BEGIN Data shown

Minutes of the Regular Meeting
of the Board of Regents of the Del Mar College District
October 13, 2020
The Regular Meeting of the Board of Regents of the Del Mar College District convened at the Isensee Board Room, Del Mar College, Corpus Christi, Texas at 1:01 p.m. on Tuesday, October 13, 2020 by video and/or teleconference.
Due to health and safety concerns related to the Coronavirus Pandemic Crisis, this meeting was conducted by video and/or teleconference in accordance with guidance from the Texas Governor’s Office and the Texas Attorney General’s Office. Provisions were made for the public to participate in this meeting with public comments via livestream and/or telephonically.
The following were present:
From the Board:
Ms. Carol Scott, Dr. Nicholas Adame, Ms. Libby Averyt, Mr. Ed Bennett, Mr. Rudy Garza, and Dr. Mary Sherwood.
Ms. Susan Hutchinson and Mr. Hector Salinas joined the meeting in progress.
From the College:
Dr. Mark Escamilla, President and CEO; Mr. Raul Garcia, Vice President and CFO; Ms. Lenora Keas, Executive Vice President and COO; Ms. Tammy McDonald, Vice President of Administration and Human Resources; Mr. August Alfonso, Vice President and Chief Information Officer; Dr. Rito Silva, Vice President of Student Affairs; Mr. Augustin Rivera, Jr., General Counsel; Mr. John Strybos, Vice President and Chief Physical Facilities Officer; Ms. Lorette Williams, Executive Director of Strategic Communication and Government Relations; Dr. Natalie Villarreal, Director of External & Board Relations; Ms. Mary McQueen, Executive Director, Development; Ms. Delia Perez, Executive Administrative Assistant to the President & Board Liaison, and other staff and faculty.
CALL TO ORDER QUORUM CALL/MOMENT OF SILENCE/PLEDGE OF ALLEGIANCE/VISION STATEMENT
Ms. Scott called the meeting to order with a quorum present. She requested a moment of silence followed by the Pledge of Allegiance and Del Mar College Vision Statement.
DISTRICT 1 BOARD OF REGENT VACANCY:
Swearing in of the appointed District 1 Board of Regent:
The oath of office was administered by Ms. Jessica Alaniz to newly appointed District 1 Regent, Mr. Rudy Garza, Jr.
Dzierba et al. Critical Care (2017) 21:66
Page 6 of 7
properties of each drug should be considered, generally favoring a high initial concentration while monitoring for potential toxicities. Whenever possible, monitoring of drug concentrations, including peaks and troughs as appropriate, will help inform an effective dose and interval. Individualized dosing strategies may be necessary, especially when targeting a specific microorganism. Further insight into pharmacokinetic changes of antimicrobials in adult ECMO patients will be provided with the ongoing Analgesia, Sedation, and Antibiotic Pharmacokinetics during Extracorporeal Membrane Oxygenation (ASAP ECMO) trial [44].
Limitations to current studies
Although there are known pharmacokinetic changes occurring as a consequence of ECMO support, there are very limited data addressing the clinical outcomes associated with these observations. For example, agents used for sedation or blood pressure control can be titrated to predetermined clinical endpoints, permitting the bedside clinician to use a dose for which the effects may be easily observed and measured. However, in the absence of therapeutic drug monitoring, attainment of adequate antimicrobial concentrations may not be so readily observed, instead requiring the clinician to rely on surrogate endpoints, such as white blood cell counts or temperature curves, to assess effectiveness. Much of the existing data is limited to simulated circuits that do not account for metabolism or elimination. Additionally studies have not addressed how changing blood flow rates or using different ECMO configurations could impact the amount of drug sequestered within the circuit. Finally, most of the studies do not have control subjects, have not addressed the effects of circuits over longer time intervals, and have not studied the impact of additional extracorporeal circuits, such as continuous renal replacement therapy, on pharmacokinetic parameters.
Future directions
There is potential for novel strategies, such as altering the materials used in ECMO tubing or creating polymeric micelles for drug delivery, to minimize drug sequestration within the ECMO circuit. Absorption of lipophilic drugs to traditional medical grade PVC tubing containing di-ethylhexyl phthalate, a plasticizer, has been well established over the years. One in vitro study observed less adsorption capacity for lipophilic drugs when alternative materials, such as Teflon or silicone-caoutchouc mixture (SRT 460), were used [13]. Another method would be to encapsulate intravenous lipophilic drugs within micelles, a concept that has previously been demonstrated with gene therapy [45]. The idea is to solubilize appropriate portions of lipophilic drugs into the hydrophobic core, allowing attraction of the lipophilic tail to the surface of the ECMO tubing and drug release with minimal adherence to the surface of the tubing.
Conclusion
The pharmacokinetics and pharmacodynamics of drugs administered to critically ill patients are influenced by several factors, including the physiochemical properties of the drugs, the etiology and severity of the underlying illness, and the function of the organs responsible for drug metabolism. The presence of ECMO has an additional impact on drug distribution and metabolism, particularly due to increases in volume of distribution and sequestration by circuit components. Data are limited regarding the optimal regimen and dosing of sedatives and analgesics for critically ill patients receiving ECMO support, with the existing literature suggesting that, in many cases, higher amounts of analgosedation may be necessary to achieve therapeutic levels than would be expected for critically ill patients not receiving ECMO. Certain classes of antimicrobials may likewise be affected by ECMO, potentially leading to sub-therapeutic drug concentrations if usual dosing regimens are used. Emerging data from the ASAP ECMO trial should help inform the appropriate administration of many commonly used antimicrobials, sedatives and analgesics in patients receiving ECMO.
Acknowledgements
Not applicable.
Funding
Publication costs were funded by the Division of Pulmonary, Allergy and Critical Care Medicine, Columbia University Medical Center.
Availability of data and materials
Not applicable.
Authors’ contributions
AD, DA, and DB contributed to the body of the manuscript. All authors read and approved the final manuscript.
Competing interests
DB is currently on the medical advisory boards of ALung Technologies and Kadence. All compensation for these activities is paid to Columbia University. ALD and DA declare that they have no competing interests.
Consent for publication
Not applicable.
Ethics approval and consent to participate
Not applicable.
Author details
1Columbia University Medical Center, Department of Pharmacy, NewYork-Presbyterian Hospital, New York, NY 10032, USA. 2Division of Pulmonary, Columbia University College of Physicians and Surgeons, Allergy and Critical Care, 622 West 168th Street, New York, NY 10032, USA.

END Data shown

What to produce:
Lines that contain the word "teleconference": how many are there in the data? Give the number and nothing else.

Completed exercise:
2